Pela atual situação de não haver excedente populacional nas unidades devido à exigência do Supremo Tribunal Federal (STF), é possível manter permanecer com a divisão dos internos, conforme afinidade. Membros das facções correspondentes e desta 'não facção' ficam separados dentro dos prédios, e assim se evitam conflitos.

No entanto, com a crescente da adesão dos suspeitos que dizem ser da massa existe a preocupação para as possíveis situações de confrontos. "É como se fosse uma volta ao tempo ao se intitular da massa. O que podemos identificar é que a maioria deles saem de uma facção criminosa carioca e se desvinculam. Então, pertenciam a um grupo e agora querem algum tipo de liberdade", explica Manuel Clístenes.

O magistrado destaca que o movimento surge como um "tipo de revolta" contra regras rigorosas impostas dentro dos grupos armados fundados há décadas. Conforme apuração da 5ª Vara da Infância e Juventude de Fortaleza, em cada um dos espaços administrados pela Superintendência do Sistema Estadual de Atendimento Socioeducativo (Seas) há de três a seis jovens nesse perfil.

"Precisamos observar se este é um movimento de libertação ou se é um novo grupo se formando.
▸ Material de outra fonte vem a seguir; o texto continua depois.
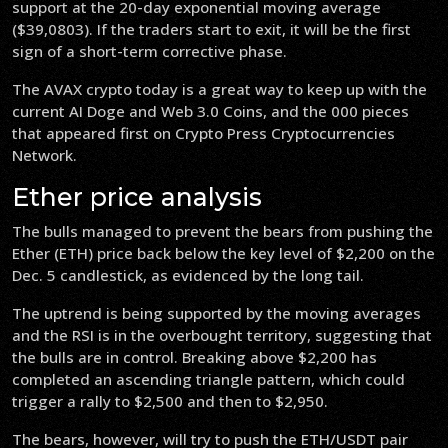
support at the 20-day exponential moving average
($39,0803). If the traders start to exit, it will be the first
sign of a short-term corrective phase.
The AVAX crypto today is a great way to keep up with the
current AI Doge and Web 3.0 Coins, and the 000 pieces
that appeared first on Crypto Press Cryptocurrencies
Network.
Ether price analysis
The bulls managed to prevent the bears from pushing the
Ether (ETH) price back below the key level of $2,200 on the
Dec. 5 candlestick, as evidenced by the long tail.
The uptrend is being supported by the moving averages
and the RSI is in the overbought territory, suggesting that
the bulls are in control. Breaking above $2,200 has
completed an ascending triangle pattern, which could
trigger a rally to $2,500 and then to $2,950.
The bears, however, will try to push the ETH/USDT pair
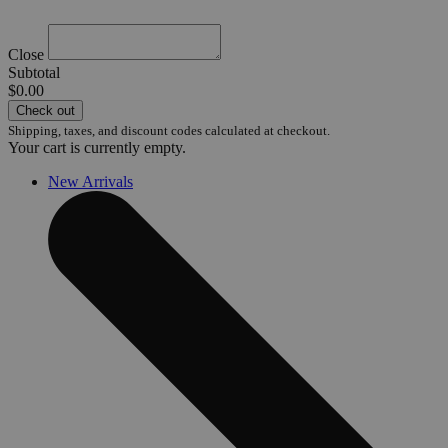
Close
Subtotal
$0.00
Check out
Shipping, taxes, and discount codes calculated at checkout.
Your cart is currently empty.
New Arrivals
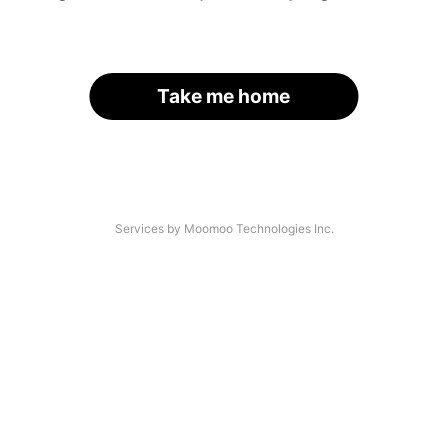
Take me home
Services by Moomoo Technologies Inc.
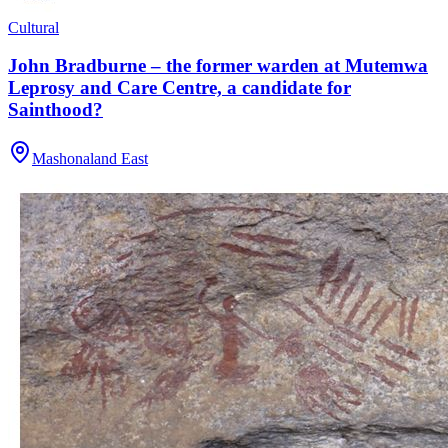
Cultural
John Bradburne – the former warden at Mutemwa
Leprosy and Care Centre, a candidate for
Sainthood?
Mashonaland East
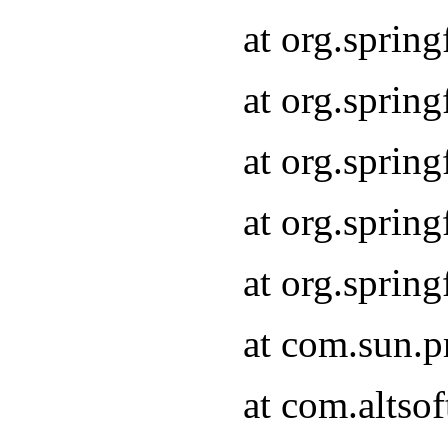
at org.sprin
at org.spri
at org.sprin
at org.spri
at org.spri
at com.sun.p
at com.altso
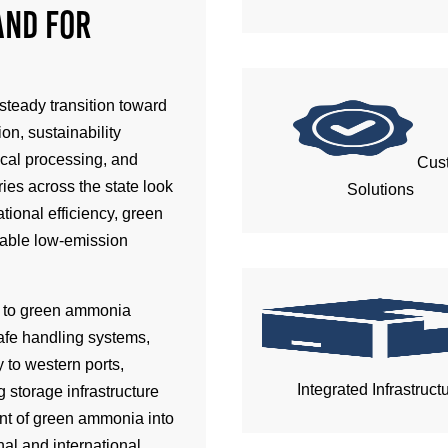
and for
steady transition toward
on, sustainability
ical processing, and
Cus
ies across the state look
Solutions
tional efficiency, green
iable low-emission
s to green ammonia
afe handling systems,
 to western ports,
Integrated Infrastruct
 storage infrastructure
ent of green ammonia into
nal and international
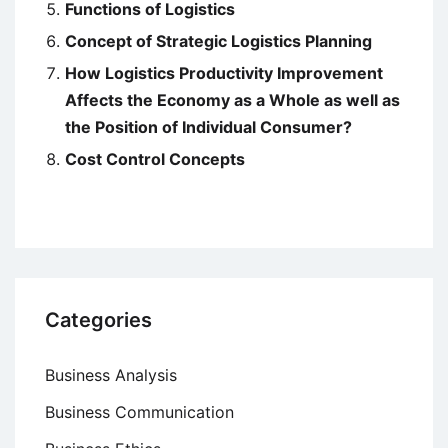
Functions of Logistics
Concept of Strategic Logistics Planning
How Logistics Productivity Improvement
Affects the Economy as a Whole as well as
the Position of Individual Consumer?
Cost Control Concepts
Categories
Business Analysis
Business Communication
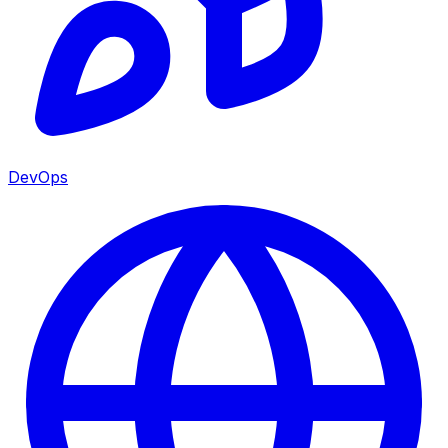
DevOps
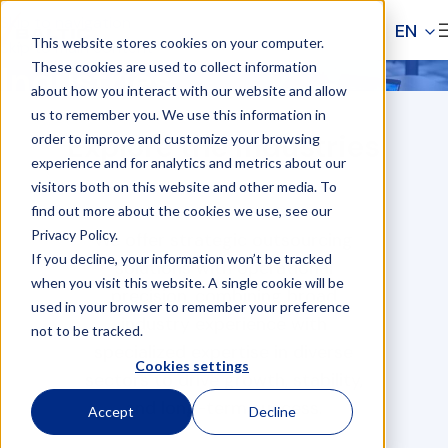
Skip to navigation
EN
This website stores cookies on your computer.
Skip to main content
These cookies are used to collect information
Industries
about how you interact with our website and allow
Industries
us to remember you. We use this information in
Home
Explore the industries
order to improve and customize your browsing
experience and for analytics and metrics about our
visitors both on this website and other media. To
find out more about the cookies we use, see our
Privacy Policy.
We offer strategic outsourcing
If you decline, your information won’t be tracked
solutions with operational
when you visit this website. A single cookie will be
precision, combining broad
used in your browser to remember your preference
industry experience with
not to be tracked.
specialized expertise in diverse
Cookies settings
sectors to drive growth, stability,
and long-term success.
Accept
Decline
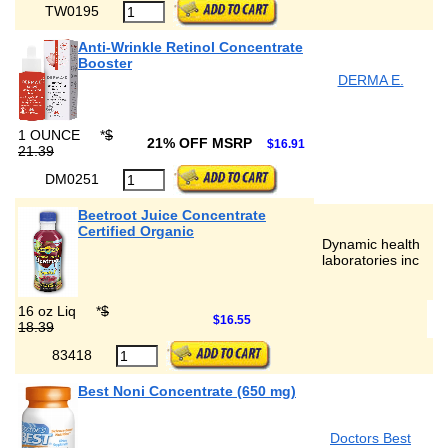
TW0195
Anti-Wrinkle Retinol Concentrate
Booster
DERMA E.
1 OUNCE
*
$
21% OFF MSRP
$16.91
21.39
DM0251
Beetroot Juice Concentrate
Certified Organic
Dynamic health
laboratories inc
16 oz Liq
*
$
$16.55
18.39
83418
Best Noni Concentrate (650 mg)
Doctors Best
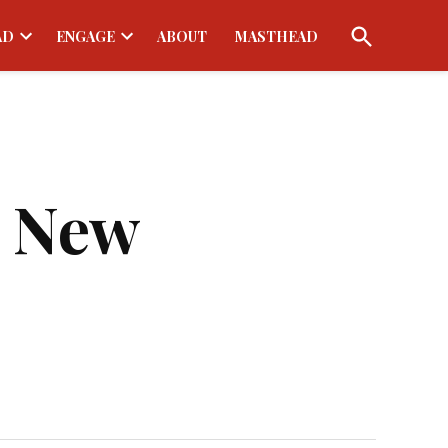
Open
AD
ENGAGE
ABOUT
MASTHEAD
Search
Open
Open
dropdown
dropdown
menu
menu
s New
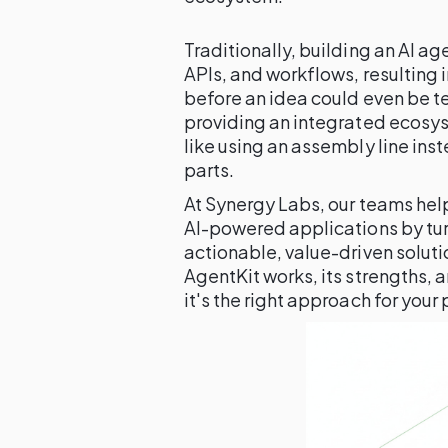
Traditionally, building an AI a
APIs, and workflows, resulting
before an idea could even be t
providing an integrated ecosys
like using an assembly line inst
parts.
At Synergy Labs, our teams hel
AI-powered applications by tur
actionable, value-driven solut
AgentKit works, its strengths, a
it's the right approach for your 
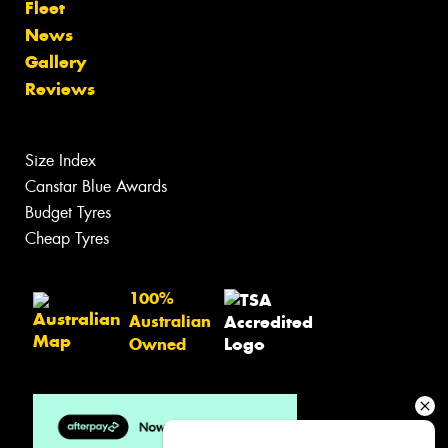
Fleet
News
Gallery
Reviews
Size Index
Canstar Blue Awards
Budget Tyres
Cheap Tyres
100%
Australian
Owned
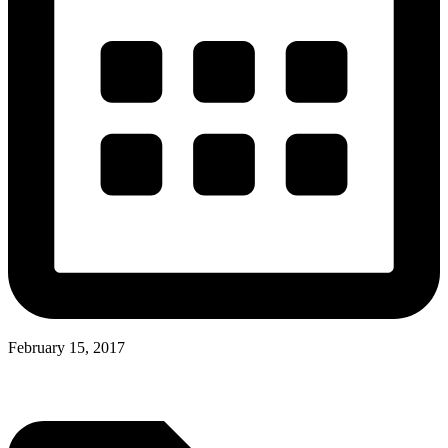
February 15, 2017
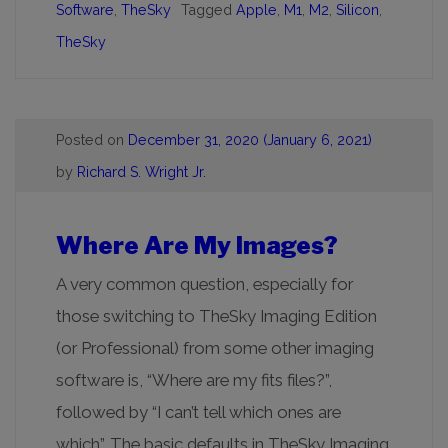
Software
,
TheSky
Tagged
Apple
,
M1
,
M2
,
Silicon
,
TheSky
Posted on
December 31, 2020
(January 6, 2021)
by
Richard S. Wright Jr.
Where Are My Images?
A very common question, especially for
those switching to TheSky Imaging Edition
(or Professional) from some other imaging
software is, “Where are my fits files?”,
followed by “I can’t tell which ones are
which”. The basic defaults in TheSky Imaging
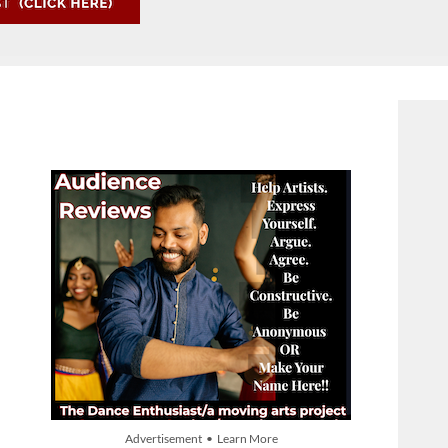
Advertisement • Learn More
Acho difícil as facções perderem total o poder delas, mas o que vai acontecer ainda é uma incógnita. De qualquer forma precisamos dizer que este movimento não é pacífico"
Juiz
Manuel Clístenes


TROCA DE LÍDERES

A maior parte dos que dizem não pertencer a facção específica vêm da Grande Messejana e da Caucaia, Região Metropolitana de Fortaleza. Em ambos os territórios foi preciso substituir lideranças dos grupos armados, após prisões de membros do alto escalão das organizações ou até mesmo mortes durante confrontos protagonizados entre rivais.

"O que acontece dentro dos centros socioeducativos é reflexo do que há nas ruas. Os territórios dos que se dizem da massa ao serem entrevistados quando entram nas unidades coincidem com os territórios onde têm mais homicídios, mais confrontos", esclarece o titular da 5ª Vara da Infância e Juventude de Fortaleza.

A Seas se posicionou por nota informando não ter registro da presença de organização criminosa denominada "Massa" nos centros socioeducativos.

Conforme a Superintendência, atualmente, "os centros socioeducativos contam com metodologia de Práticas Restaurativas, Círculos de Paz e Gerenciamento de Conflitos para diminuir a influência das organizações nas unidades socioeducativas".


CHACINA DA SAPIRANGA

O crime mais recente e com larga repercussão envolvendo massa e membros da facção de origem carioca nas ruas foi a Chacina da Sapiranga. Cinco pessoas morreram e pelo menos outras seis ficaram feridas no massacre registrado na madrugada do último Natal.

A reportagem do Diário do Nordeste teve acesso a documentos que apontam um homem conhecido como 'Etim' membro da facção em questão ordenou a matança. 'Etim' teria "rasgado a camisa", como os faccionados denominam ato de traição ao grupo, e decidido tomar o território do Campo do Alecrim.

Ao lado de outro envolvido, identificado como Raí César Silva chegaram ao campo, que é conhecido também como Campo da Leda, em posse de armamento de grosso calibre, ameaçaram populares e seguraram aqueles que queriam assassinar.

O principal alvo da ação era Israel da Silva Andrade. Conforme testemunhas, 'Rael' foi morto porque dominava a região da Sapiranga e precisava ser retirado do caminho por aqueles que estavam prestes a aderir a 'Massa'. Na última semana, o Ministério Público do Ceará (MPCE) denunciou 23 homens por participação na chacina.